▸ TASK TO COMPLETE
Restate the listing below word for word, and leave its pictures behind.

▸ MATERIAL FOR THE TASK
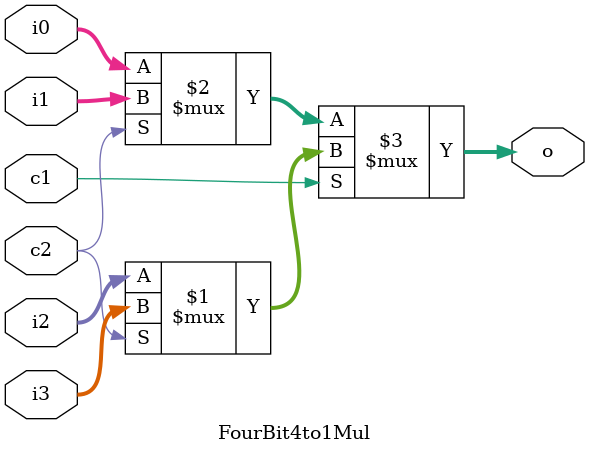
<source format=sv>
`timescale 1ns / 1ps


module FourBit4to1Mul(input logic [3:0] i0, i1, i2, i3,
                      input logic c1, c2,
                      output logic[3:0] o);
                         
assign o = c1  ? (c2 ? i3 : i2)
               : (c2 ? i1 : i0);
                
endmodule

</source>
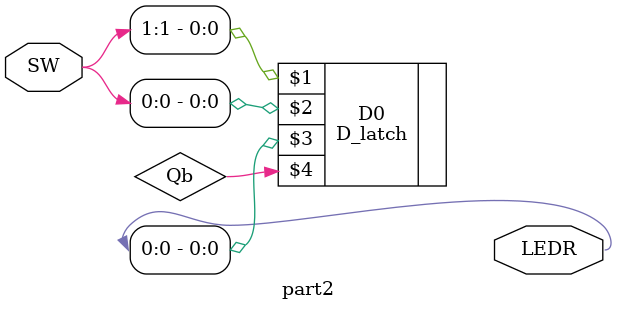
<source format=v>
module part2(SW, LEDR);
	input [1:0] SW;
	output [9:0] LEDR;
	wire Qb;
	D_latch D0(SW[1], SW[0], LEDR[0], Qb);
endmodule 	


</source>
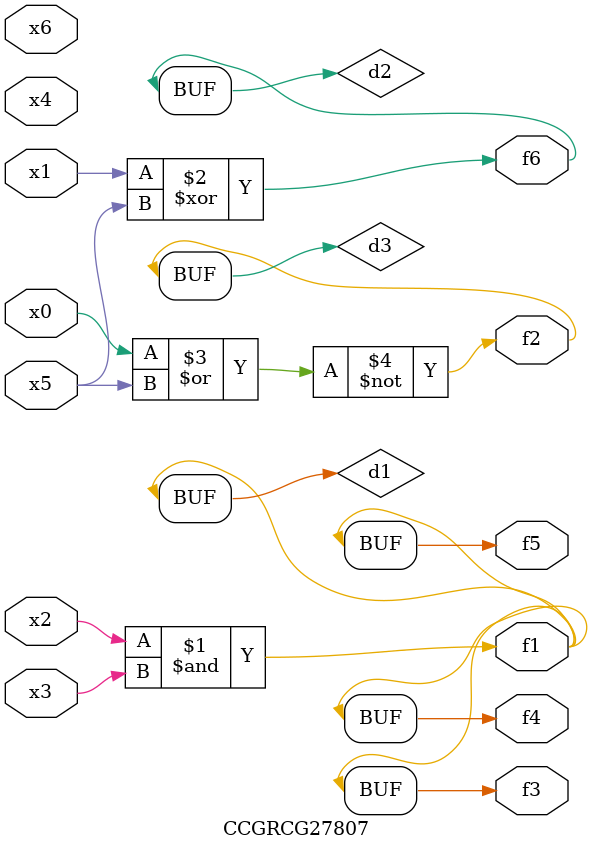
<source format=v>
module CCGRCG27807(
	input x0, x1, x2, x3, x4, x5, x6,
	output f1, f2, f3, f4, f5, f6
);

	wire d1, d2, d3;

	and (d1, x2, x3);
	xor (d2, x1, x5);
	nor (d3, x0, x5);
	assign f1 = d1;
	assign f2 = d3;
	assign f3 = d1;
	assign f4 = d1;
	assign f5 = d1;
	assign f6 = d2;
endmodule

</source>
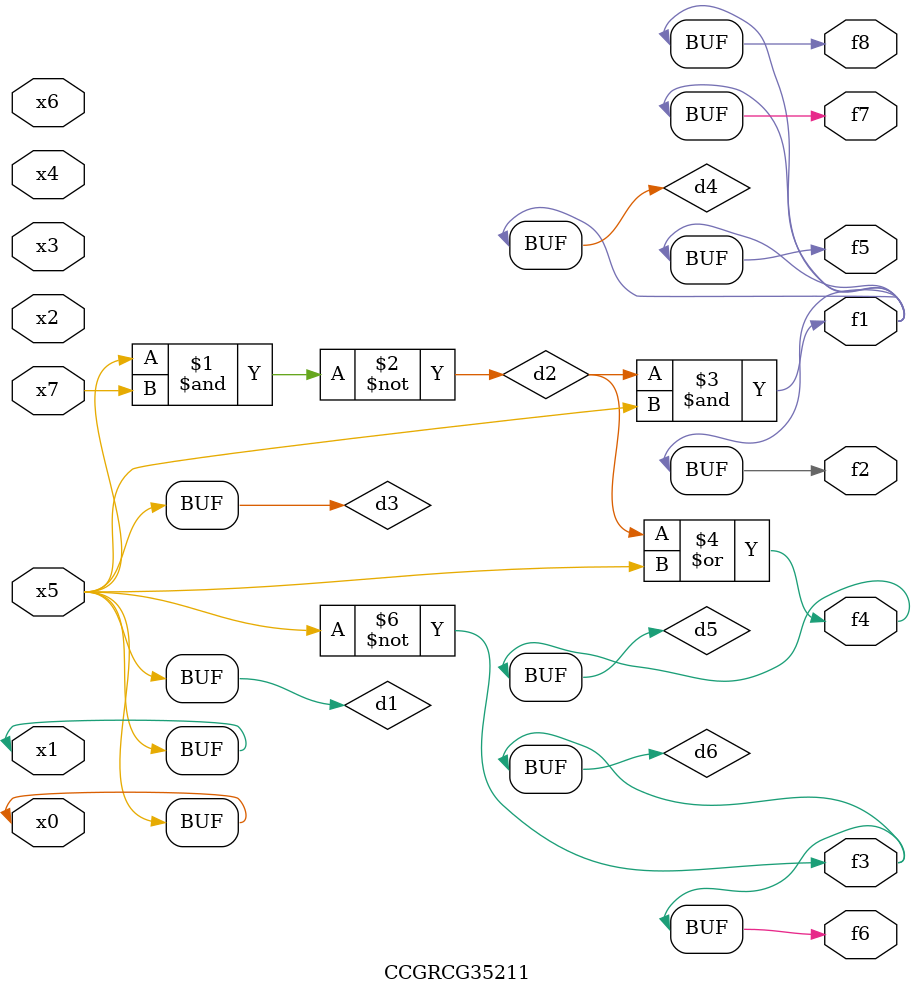
<source format=v>
module CCGRCG35211(
	input x0, x1, x2, x3, x4, x5, x6, x7,
	output f1, f2, f3, f4, f5, f6, f7, f8
);

	wire d1, d2, d3, d4, d5, d6;

	buf (d1, x0, x5);
	nand (d2, x5, x7);
	buf (d3, x0, x1);
	and (d4, d2, d3);
	or (d5, d2, d3);
	nor (d6, d1, d3);
	assign f1 = d4;
	assign f2 = d4;
	assign f3 = d6;
	assign f4 = d5;
	assign f5 = d4;
	assign f6 = d6;
	assign f7 = d4;
	assign f8 = d4;
endmodule

</source>
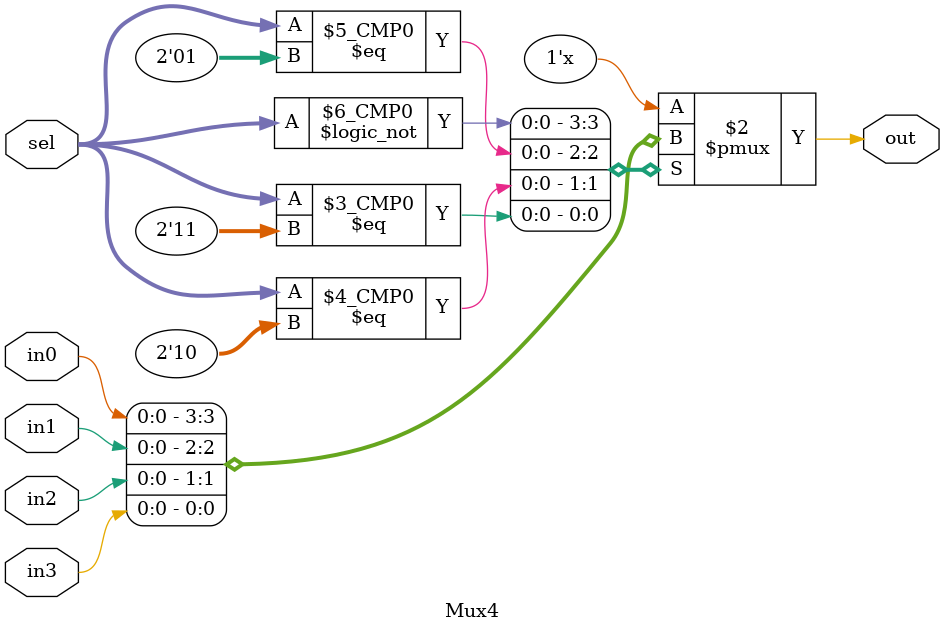
<source format=v>

`ifndef MUXES_V
`define MUXES_V


module Mux2
#(
    parameter nbits = 1
 )
(
  input      [nbits-1:0] in0,
  input      [nbits-1:0] in1,
  input                  sel,
  output reg [nbits-1:0] out
);

  always @( * ) begin
    case( sel )
      1'b0: out = in0;
      1'b1: out = in1;
      default: out = { nbits{1'bx} };
    endcase
  end
  
endmodule

//------------------------------------------------------------------------
// 3-Input Mux
//------------------------------------------------------------------------

module Mux3
#(
    parameter nbits = 1
 )
(
  input      [nbits-1:0] in0,
  input      [nbits-1:0] in1,
  input      [nbits-1:0] in2,
  input            [1:0] sel,
  output reg [nbits-1:0] out
);

  always @( * ) begin
    case( sel )
      2'b00: out = in0;
      2'b01: out = in1;
      2'b10: out = in2;
      default: out = { nbits{1'bx} };
    endcase
  end
  
endmodule

//------------------------------------------------------------------------
// 4-Input Mux
//------------------------------------------------------------------------

module Mux4
#(
    parameter nbits = 1
 )
(
  input      [nbits-1:0] in0,
  input      [nbits-1:0] in1,
  input      [nbits-1:0] in2,
  input      [nbits-1:0] in3,
  input            [1:0] sel,
  output reg [nbits-1:0] out
);

  always @( * ) begin
    case( sel )
      2'b00: out = in0;
      2'b01: out = in1;
      2'b10: out = in2;
      2'b11: out = in3;
      default: out = { nbits{1'bx} };
    endcase
  end
  
endmodule

`endif /* MUXES_V */
</source>
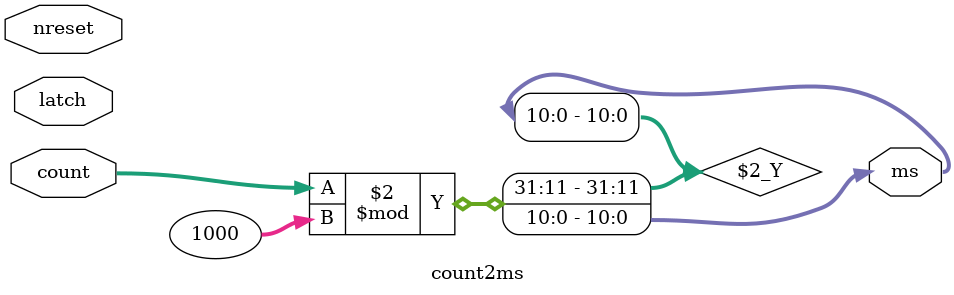
<source format=v>
module count2ms(
    count,      // Number of pulses counted
    latch,      // Enabling latching the output
    nreset,     // Resetting the output to 000
    ms          // Output in ms
);

parameter BITS = 4;

// Defining I/O
input [BITS-1 : 0] count;
input latch, nreset;

output [10:0] ms;

// Defining Data Types
wire [BITS-1 : 0] count;
wire latch, nreset;

reg [10:0] ms;

// Code

always @(*) begin
    ms <= count % 1000;
end

endmodule
</source>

▸ ANSWER BOX
<source format=sv>
`timescale 1ns / 1ps


module FourBit4to1Mul(input logic [3:0] i0, i1, i2, i3,
                      input logic c1, c2,
                      output logic[3:0] o);
                         
assign o = c1  ? (c2 ? i3 : i2)
               : (c2 ? i1 : i0);
                
endmodule

</source>
<source format=v>
module part2(SW, LEDR);
	input [1:0] SW;
	output [9:0] LEDR;
	wire Qb;
	D_latch D0(SW[1], SW[0], LEDR[0], Qb);
endmodule 	


</source>
<source format=v>
module CCGRCG27807(
	input x0, x1, x2, x3, x4, x5, x6,
	output f1, f2, f3, f4, f5, f6
);

	wire d1, d2, d3;

	and (d1, x2, x3);
	xor (d2, x1, x5);
	nor (d3, x0, x5);
	assign f1 = d1;
	assign f2 = d3;
	assign f3 = d1;
	assign f4 = d1;
	assign f5 = d1;
	assign f6 = d2;
endmodule

</source>
<source format=v>
module CCGRCG35211(
	input x0, x1, x2, x3, x4, x5, x6, x7,
	output f1, f2, f3, f4, f5, f6, f7, f8
);

	wire d1, d2, d3, d4, d5, d6;

	buf (d1, x0, x5);
	nand (d2, x5, x7);
	buf (d3, x0, x1);
	and (d4, d2, d3);
	or (d5, d2, d3);
	nor (d6, d1, d3);
	assign f1 = d4;
	assign f2 = d4;
	assign f3 = d6;
	assign f4 = d5;
	assign f5 = d4;
	assign f6 = d6;
	assign f7 = d4;
	assign f8 = d4;
endmodule

</source>
<source format=v>

`ifndef MUXES_V
`define MUXES_V


module Mux2
#(
    parameter nbits = 1
 )
(
  input      [nbits-1:0] in0,
  input      [nbits-1:0] in1,
  input                  sel,
  output reg [nbits-1:0] out
);

  always @( * ) begin
    case( sel )
      1'b0: out = in0;
      1'b1: out = in1;
      default: out = { nbits{1'bx} };
    endcase
  end
  
endmodule

//------------------------------------------------------------------------
// 3-Input Mux
//------------------------------------------------------------------------

module Mux3
#(
    parameter nbits = 1
 )
(
  input      [nbits-1:0] in0,
  input      [nbits-1:0] in1,
  input      [nbits-1:0] in2,
  input            [1:0] sel,
  output reg [nbits-1:0] out
);

  always @( * ) begin
    case( sel )
      2'b00: out = in0;
      2'b01: out = in1;
      2'b10: out = in2;
      default: out = { nbits{1'bx} };
    endcase
  end
  
endmodule

//------------------------------------------------------------------------
// 4-Input Mux
//------------------------------------------------------------------------

module Mux4
#(
    parameter nbits = 1
 )
(
  input      [nbits-1:0] in0,
  input      [nbits-1:0] in1,
  input      [nbits-1:0] in2,
  input      [nbits-1:0] in3,
  input            [1:0] sel,
  output reg [nbits-1:0] out
);

  always @( * ) begin
    case( sel )
      2'b00: out = in0;
      2'b01: out = in1;
      2'b10: out = in2;
      2'b11: out = in3;
      default: out = { nbits{1'bx} };
    endcase
  end
  
endmodule

`endif /* MUXES_V */
</source>
<source format=v>
module count2ms(
    count,      // Number of pulses counted
    latch,      // Enabling latching the output
    nreset,     // Resetting the output to 000
    ms          // Output in ms
);

parameter BITS = 4;

// Defining I/O
input [BITS-1 : 0] count;
input latch, nreset;

output [10:0] ms;

// Defining Data Types
wire [BITS-1 : 0] count;
wire latch, nreset;

reg [10:0] ms;

// Code

always @(*) begin
    ms <= count % 1000;
end

endmodule
</source>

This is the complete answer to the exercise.